17 At that time they shall cal Ierusalem, The throne of the Lord, and all the nations shall be gathered vnto it, euen to the Name of the Lord in Ierusalem: and thence foorth they shall follow no more the hardnesse of their wicked heart.
In die dagen wordt Jerusalem "Troon van Jahweh" genoemd, Waar alle volken zich verzamelen, Om de Naam van Jahweh in Jerusalem te eren, En hun afgestompt boos hart niet te volgen.
18 In those daies ye house of Iudah shall walke with the house of Israel, and they shall come together out of the lande of the North, into the lande, that I haue giuen for an inheritance vnto your fathers.
In die dagen zal het huis van Juda Zich met het huis van Israël verenigen; En tezamen uit het Noorderland trekken naar het land, Dat Ik ten erfdeel gaf aan hun vaderen!
19 But I sayde, Howe did I take thee for children and giue thee a pleasant lande, euen the glorious heritage of the armies of the heathen, and saide, Thou shalt call mee, saying, My father, and shalt not turne from me?
Want Ik had al gedacht: Hoe zal Ik u vertroetelen als mijn kinderen, En een heerlijk land u schenken: Het prachtigste erfdeel onder de volken! Ik dacht: "Mijn Vader" zult ge Mij noemen, En Mij nooit meer verlaten;
20 But as a woman rebelleth against her husband: so haue yee rebelled against me, O house of Israel, sayeth the Lord.
Maar, zoals een vrouw ontrouw wordt aan haar minnaar, Waart ge Mij ontrouw, huis van Israël, spreekt Jahweh!
21 A voice was heard vpon the hie places, weeping and supplications of the children of Israel: for they haue peruerted their way, and forgotten the Lord their God.
Maar dan zal men op de hoogten horen jammeren, Het snikken en smeken van Israëls zonen: Omdat zij de verkeerde weg zijn gegaan, En Jahweh, hun God, zijn vergeten.
22 O yee disobedient children, returne and I wil heale your rebellions. Behold, we come vnto thee, for thou art the Lord our God.
"Bekeert u, opstandige kinderen; Dan zal Ik uw ontrouw genezen!" "Hier zijn wij! Wij komen tot U; Want Gij zijt Jahweh, onze God!"
23 Truely the hope of the hilles is but vaine, nor the multitude of mountaines: but in the Lord our God is the health of Israel.
Waarachtig, de hoogten waren bedrog, Bedrog het lawaai op de bergen! Neen, bij onzen God, bij Jahweh alleen Ligt Israëls heil!
24 For confusion hath deuoured our fathers labour, from our youth their sheepe and their bullocks, their sonnes and their daughters.

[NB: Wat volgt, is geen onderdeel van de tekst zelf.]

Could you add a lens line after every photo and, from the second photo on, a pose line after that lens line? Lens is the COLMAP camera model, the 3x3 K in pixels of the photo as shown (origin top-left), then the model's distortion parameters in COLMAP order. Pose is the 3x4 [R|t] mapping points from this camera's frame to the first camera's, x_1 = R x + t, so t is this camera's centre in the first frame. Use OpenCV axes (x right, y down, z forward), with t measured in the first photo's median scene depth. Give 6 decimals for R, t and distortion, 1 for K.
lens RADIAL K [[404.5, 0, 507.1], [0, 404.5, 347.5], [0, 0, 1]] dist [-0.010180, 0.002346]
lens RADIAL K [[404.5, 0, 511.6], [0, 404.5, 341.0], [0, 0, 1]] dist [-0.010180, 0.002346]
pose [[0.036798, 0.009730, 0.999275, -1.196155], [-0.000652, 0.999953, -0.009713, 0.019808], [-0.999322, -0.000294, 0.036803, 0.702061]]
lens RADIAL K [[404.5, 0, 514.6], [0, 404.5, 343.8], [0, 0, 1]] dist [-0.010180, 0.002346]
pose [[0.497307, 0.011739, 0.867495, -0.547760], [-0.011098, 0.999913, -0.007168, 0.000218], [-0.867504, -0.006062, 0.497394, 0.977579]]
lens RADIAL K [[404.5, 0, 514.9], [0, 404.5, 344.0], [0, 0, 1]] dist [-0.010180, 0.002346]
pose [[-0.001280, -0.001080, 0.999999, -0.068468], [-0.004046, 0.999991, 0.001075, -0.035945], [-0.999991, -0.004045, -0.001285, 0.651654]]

De schandgod heeft het vermogen onzer vaderen verslonden, Hun schapen en runderen, hun zonen en dochters;
25 Wee lie downe in our confusion, and our shame couereth vs: for we haue sinned against the Lord our God, we and our fathers from our youth, euen vnto this day, and haue not obeyed the voyce of the Lord our God.
In schande liggen wij neer, En de smaad is ons dek! Want we hebben gezondigd tegen Jahweh, onzen God, Wij zelf en onze vaderen, Van onze prilste jeugd af tot heden toe; Niet geluisterd naar Jahweh, onzen God!